MY wife and I first came across white poppies in the late 1980s, and enthusiastically wore them for several years before discovering how to obtain supplies for other people. We tentatively offered the poppies for sale in the congregation we led and were gratified by how many people were keen to buy them - although one or two church members refused to do so. All this became part of a larger strategy to realign our Remembrance Sunday celebrations away from a mere commemoration of past conflicts and into an expression of sadness at humans’ inability to resolve their differences in a peaceable way.

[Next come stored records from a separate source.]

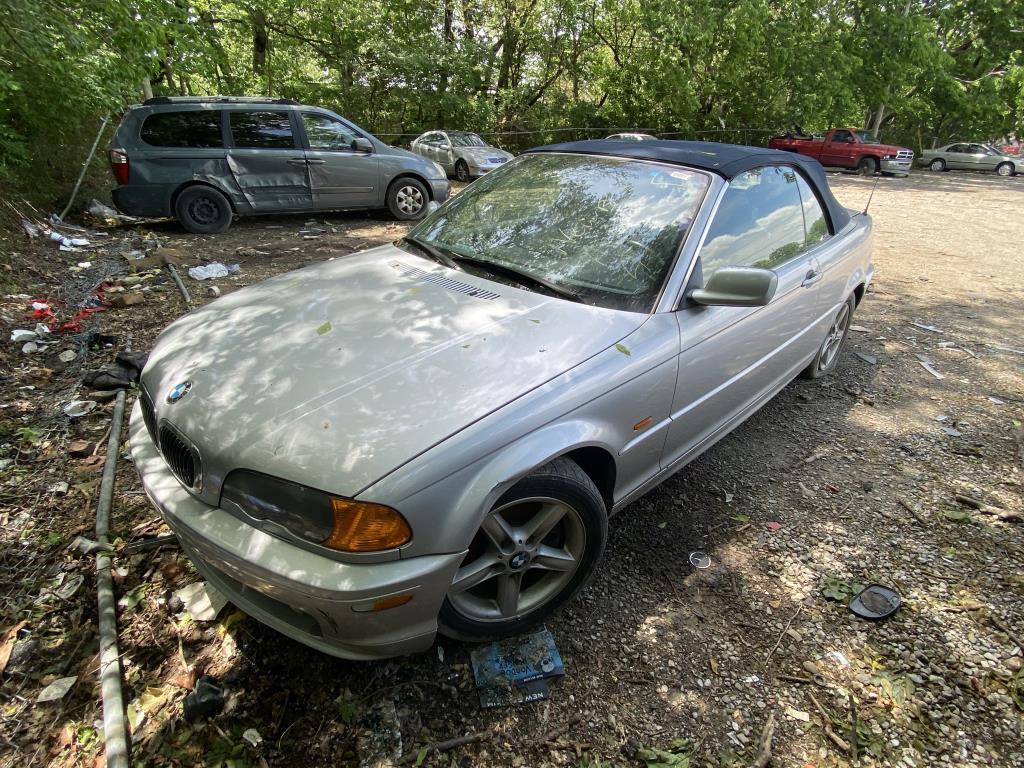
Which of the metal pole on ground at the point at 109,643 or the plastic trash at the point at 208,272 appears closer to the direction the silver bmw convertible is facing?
the metal pole on ground

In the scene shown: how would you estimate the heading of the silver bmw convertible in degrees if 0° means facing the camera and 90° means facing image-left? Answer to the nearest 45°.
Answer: approximately 45°

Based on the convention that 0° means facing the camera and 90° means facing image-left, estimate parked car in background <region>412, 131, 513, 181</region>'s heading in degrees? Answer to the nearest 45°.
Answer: approximately 315°

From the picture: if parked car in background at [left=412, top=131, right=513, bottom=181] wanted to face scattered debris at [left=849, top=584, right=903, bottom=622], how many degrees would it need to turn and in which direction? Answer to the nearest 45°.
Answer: approximately 45° to its right

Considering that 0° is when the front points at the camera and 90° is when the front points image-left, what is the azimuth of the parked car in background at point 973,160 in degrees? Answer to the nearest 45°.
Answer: approximately 270°

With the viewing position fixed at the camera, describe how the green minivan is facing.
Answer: facing to the right of the viewer

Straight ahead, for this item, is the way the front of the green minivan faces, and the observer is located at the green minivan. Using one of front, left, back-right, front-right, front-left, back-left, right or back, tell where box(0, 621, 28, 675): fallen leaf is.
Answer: right

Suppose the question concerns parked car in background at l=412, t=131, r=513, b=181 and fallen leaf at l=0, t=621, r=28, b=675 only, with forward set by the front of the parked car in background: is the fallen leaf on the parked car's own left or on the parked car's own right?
on the parked car's own right

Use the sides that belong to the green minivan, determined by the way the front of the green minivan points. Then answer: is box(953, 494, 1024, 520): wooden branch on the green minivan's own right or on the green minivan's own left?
on the green minivan's own right

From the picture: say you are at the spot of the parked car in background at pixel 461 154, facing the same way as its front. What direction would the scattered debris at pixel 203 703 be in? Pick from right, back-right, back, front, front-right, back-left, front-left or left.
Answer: front-right

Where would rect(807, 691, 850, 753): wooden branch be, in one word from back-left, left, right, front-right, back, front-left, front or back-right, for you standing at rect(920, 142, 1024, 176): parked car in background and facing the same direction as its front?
right

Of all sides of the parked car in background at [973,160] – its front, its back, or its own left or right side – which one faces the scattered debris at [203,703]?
right

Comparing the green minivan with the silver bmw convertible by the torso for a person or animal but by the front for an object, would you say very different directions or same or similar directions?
very different directions

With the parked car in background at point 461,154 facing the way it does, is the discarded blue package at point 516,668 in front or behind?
in front

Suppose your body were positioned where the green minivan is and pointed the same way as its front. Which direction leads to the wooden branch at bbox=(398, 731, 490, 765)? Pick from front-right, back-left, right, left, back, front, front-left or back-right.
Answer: right

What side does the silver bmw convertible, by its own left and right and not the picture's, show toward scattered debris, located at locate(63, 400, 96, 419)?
right
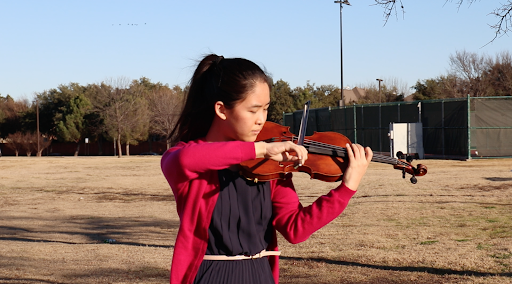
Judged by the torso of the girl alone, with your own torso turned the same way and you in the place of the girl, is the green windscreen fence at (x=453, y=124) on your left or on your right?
on your left

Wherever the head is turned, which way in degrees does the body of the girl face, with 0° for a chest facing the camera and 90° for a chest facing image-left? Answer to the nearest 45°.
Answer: approximately 315°

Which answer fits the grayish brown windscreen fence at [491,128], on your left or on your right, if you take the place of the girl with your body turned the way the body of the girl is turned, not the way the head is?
on your left
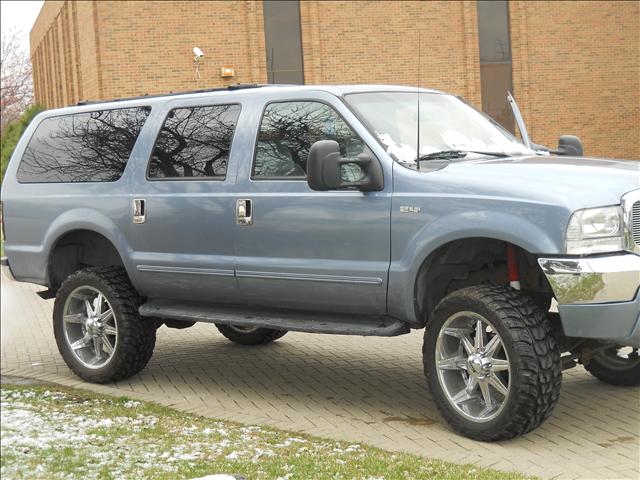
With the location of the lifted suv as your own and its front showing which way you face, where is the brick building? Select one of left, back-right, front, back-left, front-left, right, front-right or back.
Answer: back-left

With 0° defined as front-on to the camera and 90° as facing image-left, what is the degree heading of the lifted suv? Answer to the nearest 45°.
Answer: approximately 315°

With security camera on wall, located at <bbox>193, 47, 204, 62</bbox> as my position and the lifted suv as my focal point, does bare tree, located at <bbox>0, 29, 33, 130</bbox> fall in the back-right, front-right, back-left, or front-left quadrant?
back-right

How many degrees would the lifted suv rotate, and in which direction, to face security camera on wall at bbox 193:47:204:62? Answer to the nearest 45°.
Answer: approximately 135° to its left
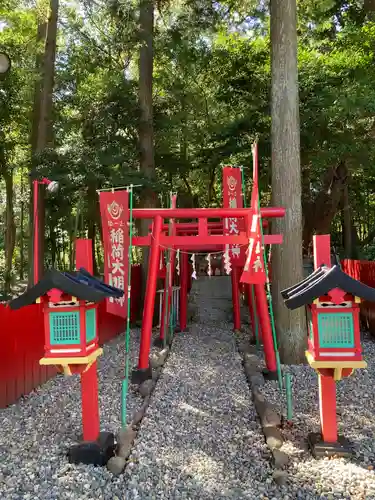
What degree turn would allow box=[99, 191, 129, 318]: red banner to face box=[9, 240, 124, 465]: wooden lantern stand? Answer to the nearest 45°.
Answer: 0° — it already faces it

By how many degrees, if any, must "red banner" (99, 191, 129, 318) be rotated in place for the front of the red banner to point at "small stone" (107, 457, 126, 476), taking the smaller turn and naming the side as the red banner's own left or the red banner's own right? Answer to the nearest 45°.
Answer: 0° — it already faces it

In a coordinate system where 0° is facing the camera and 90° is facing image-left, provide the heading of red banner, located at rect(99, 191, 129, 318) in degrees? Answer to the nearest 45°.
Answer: approximately 0°

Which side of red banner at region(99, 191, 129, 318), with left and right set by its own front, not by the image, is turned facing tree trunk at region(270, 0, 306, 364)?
left

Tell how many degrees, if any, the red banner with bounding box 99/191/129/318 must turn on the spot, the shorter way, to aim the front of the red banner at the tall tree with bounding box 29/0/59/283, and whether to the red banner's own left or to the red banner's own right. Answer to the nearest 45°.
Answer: approximately 180°

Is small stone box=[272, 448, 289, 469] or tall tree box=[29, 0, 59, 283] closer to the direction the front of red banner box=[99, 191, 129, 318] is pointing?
the small stone
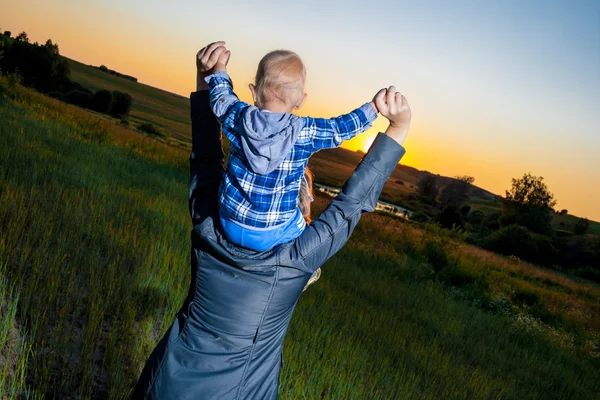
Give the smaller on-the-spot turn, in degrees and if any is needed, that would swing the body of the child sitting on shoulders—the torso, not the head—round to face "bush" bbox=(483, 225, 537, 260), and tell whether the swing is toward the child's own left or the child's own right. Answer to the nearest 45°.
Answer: approximately 45° to the child's own right

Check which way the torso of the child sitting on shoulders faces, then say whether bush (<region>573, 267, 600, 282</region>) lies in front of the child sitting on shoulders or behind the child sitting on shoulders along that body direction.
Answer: in front

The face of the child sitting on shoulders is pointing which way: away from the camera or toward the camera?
away from the camera

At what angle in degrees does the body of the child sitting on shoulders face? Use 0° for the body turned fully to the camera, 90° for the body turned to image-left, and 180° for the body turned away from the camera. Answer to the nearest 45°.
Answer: approximately 180°
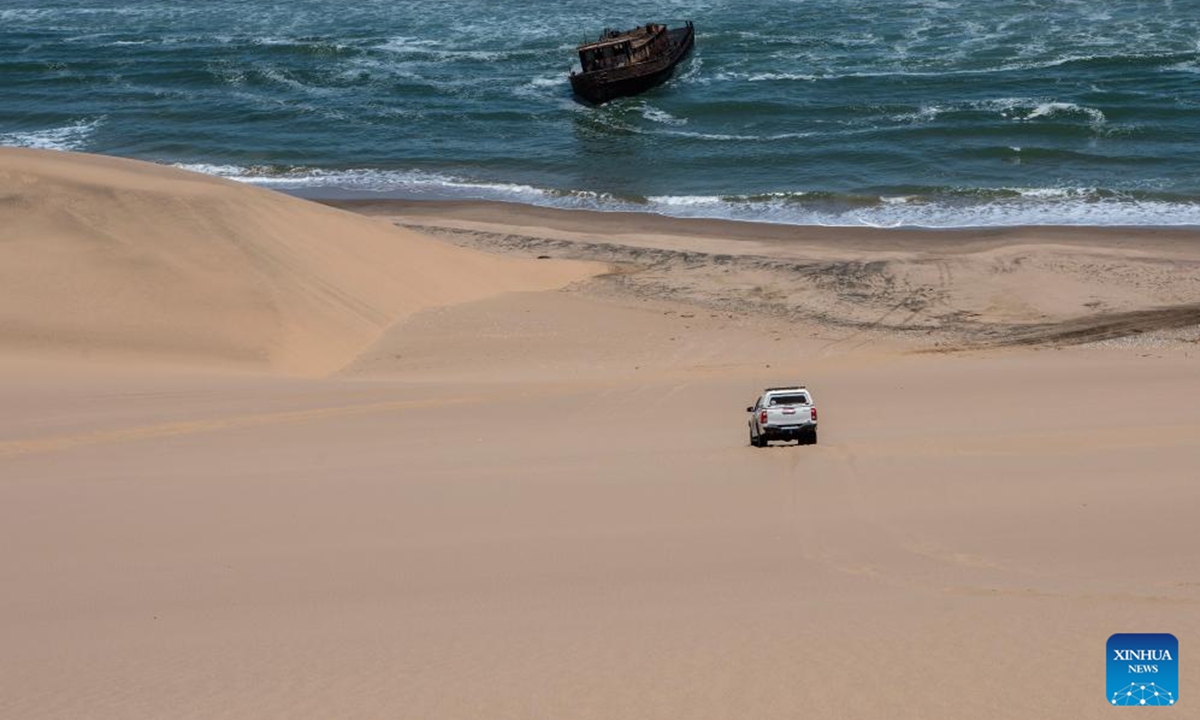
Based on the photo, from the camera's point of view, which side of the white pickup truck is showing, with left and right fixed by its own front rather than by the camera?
back

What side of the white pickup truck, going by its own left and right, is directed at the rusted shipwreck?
front

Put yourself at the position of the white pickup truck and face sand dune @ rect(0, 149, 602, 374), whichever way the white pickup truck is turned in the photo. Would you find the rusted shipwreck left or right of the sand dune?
right

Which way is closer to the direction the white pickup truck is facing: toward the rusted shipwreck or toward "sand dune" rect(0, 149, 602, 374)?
the rusted shipwreck

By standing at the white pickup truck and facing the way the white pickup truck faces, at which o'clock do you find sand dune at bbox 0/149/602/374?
The sand dune is roughly at 10 o'clock from the white pickup truck.
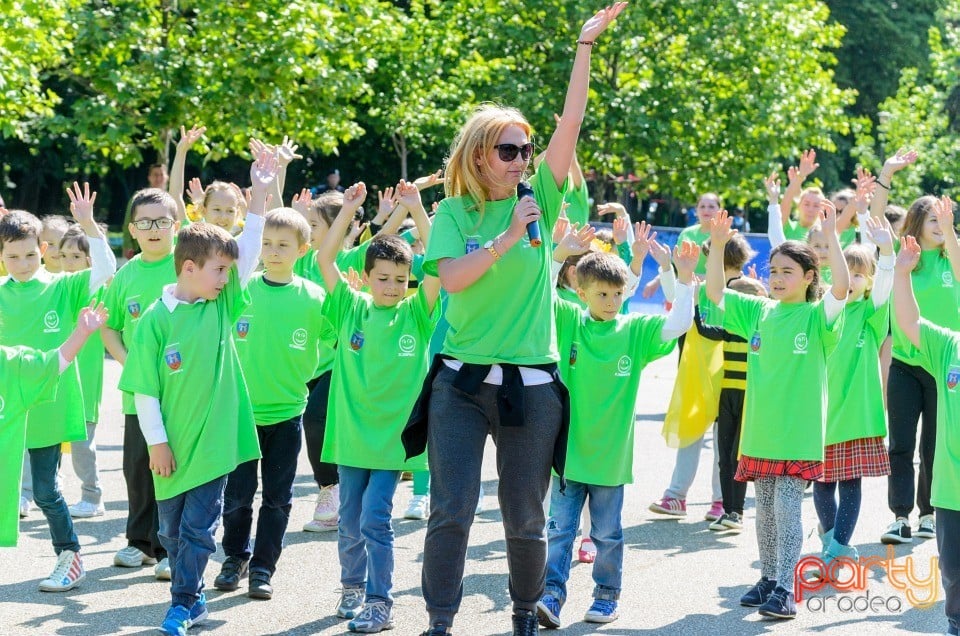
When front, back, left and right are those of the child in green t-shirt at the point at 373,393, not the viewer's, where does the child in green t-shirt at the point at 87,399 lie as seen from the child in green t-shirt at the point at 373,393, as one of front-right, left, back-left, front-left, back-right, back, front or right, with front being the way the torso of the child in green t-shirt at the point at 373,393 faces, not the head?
back-right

When we moved to the East of England last year, it seemed natural that I should offer white poppies for sale in our new church. Admittedly without consulting the members of our Church Council, I purchased 25 poppies from the PPU and placed a small announcement in the Sunday notice sheet saying that I had some white poppies to sell ‘as well as, or instead of’ the normal red ones, which would continue on sale in the church. I was not expecting the furore that those few words would provoke!

The first inkling of trouble arose the same evening, when a church member who had been a member of the armed forces rang to express his displeasure with my announcement. This was followed by further calls the next day, suggesting that I might have triggered more controversy than I had intended: apparently feelings run high in this part of the world, as members of the local regiment suffered grievously in the Japanese PoW camps in World War 2. I think some people felt that I, a newcomer, to the area, was not being sufficiently respectful to their memory.

At this point a local radio station got hold of the story, the result being an invitation to be interviewed alongside the leader of the local British Legion. It was a novel experience driving to the studio and hearing myself as an item on the news! In the event, our debate was courteous and, although we could not agree on the white poppies, we found we had more in common than I might have expected. For instance, the British Legion man was totally opposed to the current intervention in Iraq (although not the 1991 war), which surprised me.
From there, things moved on apace! The local papers, both daily and evening, got wind of things, interviewing and photographing me. The story passed to the regional television news, with a further interview in my church. It was then taken up by the ‘Daily Express’ and the ‘Mail’, who sensed a ‘trendy Vicar’ story, and I also received invitations to speak on BBC Wales and Belfast! I was amazed at all this publicity and I did not enjoy it. However I must say that the reporting was pretty accurate and fair, and it did serve to put the poppies on the map!

By this time, I realised that I had stirred up a bit of a rumpus and I certainly did not want to offend people in the church, especially at this early stage in my ministry. So I wrote a letter in our monthly church magazine, explaining my position - perhaps I should have done this earlier! Many who read it were intrigued by the white poppies’ long history and were reassured by their origin in the Co-operative movement, which is greatly respected in this area. In fact, people who bought them included some older folk who had served in the last World War, and were happy to wear them alongside the red ones. When I finally sold out, some people said that they would be asking me for white poppies next year.

I could, of course, have said much more than I did. As a nonconformist Christian minister, I am sickened by the recent proliferation of Remembrance celebrations with their evocation of nostalgia and nationalism, and their almost saintly portrayal of ordinary servicemen and women (while largely ignoring the many innocent civilians who died). It seems self-evident to me that Christians ought to be flying in the face of the prevailing culture by affirming peace, rather than war, in the name of Christ, and I am amazed that so many in the churches never seem to question the annual Remembrance cult. Personally I would love to organise an ‘alternative remembrance service’ which focuses on repentance, prayer and recognition of the terrors of today’s world, and leave off commemorating the past. But I’m not sure if I’ve got the courage for that!

Obviously the arguments involved are not simple, especially when one is faced with the contention that people died before I was born in order to secure freedom in the world today. But I am disturbed by the emphasis which is constantly being given to past conflicts: World War 2 finished over 60 years ago and, as we well know, there has hardly been a day since where people have not been dying or killing others somewhere in the world. In the context of the sale of white poppies, my complaint is possibly not so much with the military as with political leaders who callously seem to believe that force is the way of solving any situation, and with a society in which ‘fighting for your corner’ is seen as better than seeking compromise and reconciliation.

Finally the furore died down. As a Minister, one has to be sensitive to peoples’ feelings, but everyone in the church does still seem to be on speaking terms with me! My selling of the poppies does seem to have raised the profile of peace quite significantly at this church, and caused people to think carefully about the whole Remembrance tradition, so perhaps I have done some good. Anyway, the whole outcry seems to have blown over now - but we will see what happens next year!

Andrew is a Minister of a Nonconformist Church in Eastern England.